O SISBAJUD não é instantâneo: Isso importa juridicamente
O sistema permite ao Judiciário comunicar-se com instituições financeiras para efetivar bloqueios com agilidade. Mas o caminho inverso, do pagamento extrajudicial até o cancelamento da constrição, é necessariamente mais lento.
Envolve ao menos quatro etapas sequenciais: o credor toma ciência do pagamento e processa a baixa internamente; elabora e protocola petição de extinção; o cartório junta aos autos; o magistrado aprecia o pedido e opera o sistema para cancelar o bloqueio.
Quatro dias úteis são, nesse contexto, tempo manifestamente insuficiente para que essa cadeia se complete. A sentença reconhece isso de forma expressa: o prazo é exíguo demais para que a credora processe a baixa, protocole a petição, o juízo a aprecie e o bloqueio seja cancelado.
O ônus de comunicar o juízo é do executado
Aqui está o ponto mais relevante, e talvez menos intuitivo da decisão Quem paga a dívida depois de já estar sendo executado tem o ônus de comunicar o juízo sobre a quitação, a fim de evitar ou sustar eventuais bloqueios pendentes. Não o credor.
A lógica é direta: o executado deu causa à judicialização ao não pagar no prazo. Ao quitar extrajudicialmente (e não nos autos), a execução segue seu curso natural.
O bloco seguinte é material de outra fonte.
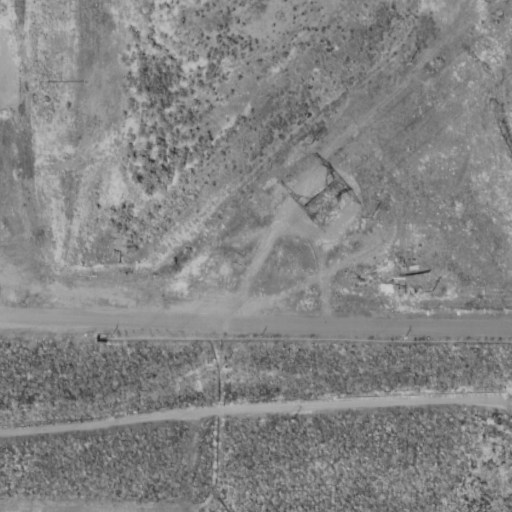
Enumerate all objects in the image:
power tower: (321, 209)
landfill: (256, 255)
road: (256, 317)
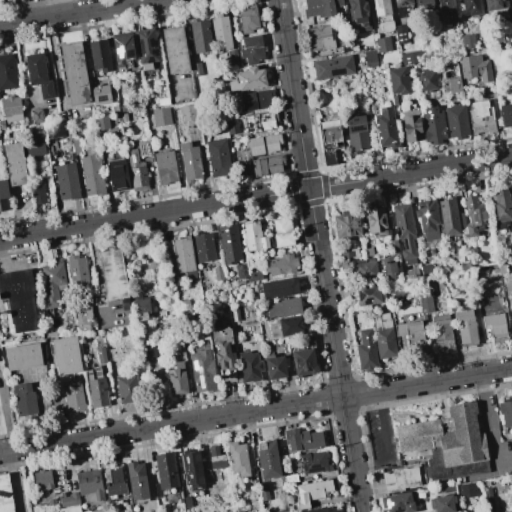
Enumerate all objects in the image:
building: (422, 2)
building: (422, 3)
building: (494, 4)
building: (497, 4)
building: (510, 5)
building: (471, 6)
building: (319, 7)
building: (320, 7)
building: (403, 7)
building: (470, 7)
building: (402, 8)
building: (446, 10)
building: (446, 10)
road: (77, 12)
building: (358, 13)
building: (382, 13)
building: (358, 15)
building: (382, 15)
building: (248, 18)
building: (248, 18)
building: (220, 30)
building: (317, 31)
building: (220, 32)
building: (400, 32)
building: (400, 34)
building: (200, 36)
building: (200, 36)
building: (319, 37)
building: (467, 41)
building: (320, 43)
rooftop solar panel: (152, 44)
building: (382, 44)
building: (383, 44)
building: (145, 47)
building: (146, 47)
building: (122, 48)
rooftop solar panel: (142, 48)
building: (174, 49)
building: (174, 49)
building: (251, 49)
building: (252, 49)
building: (123, 51)
rooftop solar panel: (154, 52)
building: (99, 54)
building: (98, 55)
building: (411, 57)
building: (411, 57)
building: (369, 58)
building: (369, 58)
rooftop solar panel: (150, 60)
building: (332, 66)
building: (332, 67)
building: (474, 67)
building: (474, 68)
building: (195, 69)
building: (7, 71)
building: (74, 71)
rooftop solar panel: (337, 71)
building: (6, 72)
building: (38, 73)
building: (74, 73)
building: (38, 74)
building: (427, 78)
building: (248, 79)
building: (248, 79)
building: (427, 79)
building: (398, 80)
building: (398, 80)
building: (453, 84)
building: (454, 85)
building: (100, 94)
building: (100, 94)
rooftop solar panel: (102, 98)
building: (256, 99)
building: (256, 100)
building: (10, 108)
building: (11, 108)
building: (186, 112)
building: (186, 112)
building: (506, 114)
building: (36, 115)
building: (506, 115)
building: (36, 116)
building: (123, 116)
building: (160, 116)
building: (160, 117)
building: (480, 117)
building: (481, 118)
building: (261, 121)
building: (455, 121)
building: (456, 121)
building: (100, 122)
building: (260, 122)
building: (432, 124)
building: (432, 124)
building: (1, 125)
building: (410, 125)
building: (410, 125)
building: (385, 126)
building: (384, 127)
building: (54, 130)
rooftop solar panel: (356, 130)
building: (356, 133)
building: (356, 133)
building: (329, 140)
building: (329, 140)
building: (34, 144)
building: (263, 144)
building: (263, 144)
building: (33, 146)
building: (75, 146)
building: (143, 148)
building: (143, 148)
rooftop solar panel: (147, 149)
rooftop solar panel: (142, 150)
building: (217, 157)
building: (217, 157)
building: (189, 161)
building: (190, 162)
building: (14, 164)
building: (14, 164)
building: (267, 165)
building: (267, 165)
building: (164, 166)
building: (165, 167)
building: (90, 169)
building: (136, 170)
building: (136, 171)
building: (91, 172)
building: (117, 174)
building: (117, 175)
building: (66, 181)
building: (66, 181)
building: (3, 190)
building: (37, 192)
building: (38, 192)
building: (3, 196)
road: (255, 196)
building: (501, 208)
building: (500, 209)
building: (473, 215)
building: (473, 215)
building: (450, 216)
building: (448, 217)
building: (427, 219)
building: (375, 221)
building: (375, 221)
building: (428, 221)
building: (346, 223)
building: (346, 224)
building: (282, 231)
building: (404, 231)
building: (282, 232)
building: (404, 233)
building: (252, 236)
building: (253, 236)
building: (228, 243)
building: (229, 243)
building: (203, 246)
building: (393, 246)
building: (203, 247)
building: (348, 251)
building: (182, 254)
building: (342, 254)
building: (182, 255)
road: (320, 256)
building: (280, 264)
building: (280, 265)
building: (389, 266)
building: (76, 268)
building: (364, 268)
building: (364, 268)
building: (77, 270)
building: (240, 270)
road: (96, 273)
building: (217, 273)
building: (411, 273)
building: (112, 275)
building: (113, 275)
building: (253, 275)
building: (51, 283)
building: (52, 283)
building: (278, 287)
building: (278, 287)
building: (369, 295)
building: (370, 296)
building: (18, 299)
building: (254, 299)
rooftop solar panel: (360, 299)
building: (19, 300)
building: (510, 300)
rooftop solar panel: (368, 303)
building: (510, 303)
building: (425, 304)
building: (183, 306)
building: (282, 307)
building: (282, 307)
building: (140, 308)
building: (141, 308)
building: (234, 314)
building: (83, 318)
building: (494, 325)
building: (286, 326)
building: (287, 326)
building: (495, 326)
building: (465, 327)
building: (465, 327)
building: (441, 331)
building: (441, 333)
building: (411, 334)
building: (383, 335)
building: (383, 335)
building: (411, 335)
building: (222, 347)
building: (365, 350)
building: (365, 350)
building: (223, 354)
building: (65, 355)
building: (65, 355)
building: (100, 355)
building: (22, 356)
building: (22, 356)
building: (303, 361)
building: (303, 362)
building: (249, 365)
building: (249, 366)
building: (274, 366)
building: (275, 367)
rooftop solar panel: (195, 369)
building: (201, 370)
building: (201, 371)
building: (176, 378)
building: (176, 379)
rooftop solar panel: (201, 381)
building: (96, 388)
building: (126, 388)
building: (127, 388)
building: (97, 392)
building: (73, 395)
building: (73, 396)
building: (23, 399)
building: (23, 400)
road: (255, 410)
building: (505, 411)
building: (505, 412)
building: (302, 439)
building: (302, 440)
road: (385, 441)
building: (447, 443)
building: (453, 444)
building: (215, 457)
building: (215, 457)
building: (237, 458)
rooftop solar panel: (186, 459)
building: (237, 459)
building: (267, 459)
building: (267, 459)
building: (313, 462)
building: (314, 463)
rooftop solar panel: (189, 465)
building: (191, 468)
building: (192, 469)
building: (165, 470)
building: (165, 472)
rooftop solar panel: (188, 476)
building: (290, 477)
building: (399, 478)
building: (400, 479)
building: (41, 480)
building: (42, 480)
building: (113, 481)
building: (136, 481)
building: (136, 481)
building: (115, 482)
building: (88, 485)
building: (467, 490)
building: (467, 490)
building: (310, 492)
building: (311, 492)
building: (262, 493)
building: (4, 494)
building: (5, 494)
building: (487, 498)
building: (68, 499)
rooftop solar panel: (386, 500)
building: (186, 501)
building: (396, 503)
building: (397, 503)
building: (442, 503)
building: (442, 504)
building: (77, 509)
building: (78, 509)
building: (321, 509)
building: (322, 509)
rooftop solar panel: (398, 509)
O credor não tem como saber em tempo real que o pagamento ocorreu; e mesmo quando sabe, depende de um rito processual mínimo para comunicar o juízo.
A conduta adequada é protocolar imediatamente uma petição informando a quitação e requerendo a sustação das medidas constritivas.
Aguardar passivamente, e depois responsabilizar o credor pelo bloqueio ocorrido nesse intervalo, é inverter a lógica da causalidade A sentença é precisa: o ônus de informar prontamente o juízo sobre a quitação, a fim de evitar o bloqueio, também competia à executada.
O que muda na prática
A decisão é representativa de um entendimento que vem se consolidando. Credores que ajuízam execuções legítimas e cujos bloqueios ocorrem em prazo exíguo após pagamento extrajudicial não respondem civilmente, desde que adotem as providências processuais em tempo razoável após ciência da quitação.
Para quem assessora devedores: a recomendação deve ser imediata. Pagou fora dos autos? Protocole petição informando o juízo e requeira a sustação das medidas. Não aguarde. Não presuma que o credor resolverá sozinho.
Para quem assessora credores: documentar o momento em que tomaram ciência do pagamento e demonstrar que agiram em prazo razoável são elementos essenciais para afastar eventual responsabilidade civil.
Se esse entendimento se consolidar, e há boas razões para crer que sim, o impacto será direto na estratégia de quem move ações indenizatórias nesse cenário. O foco deixa de ser o bloqueio em si e passa a ser a conduta do executado: ele comunicou o juízo? Requereu a sustação? Agiu com a diligência mínima que a situação exigia?
Quem não fez nada disso dificilmente terá amparo. E talvez seja hora de deixar isso mais claro desde a fase de orientação, antes que o bloqueio vire processo.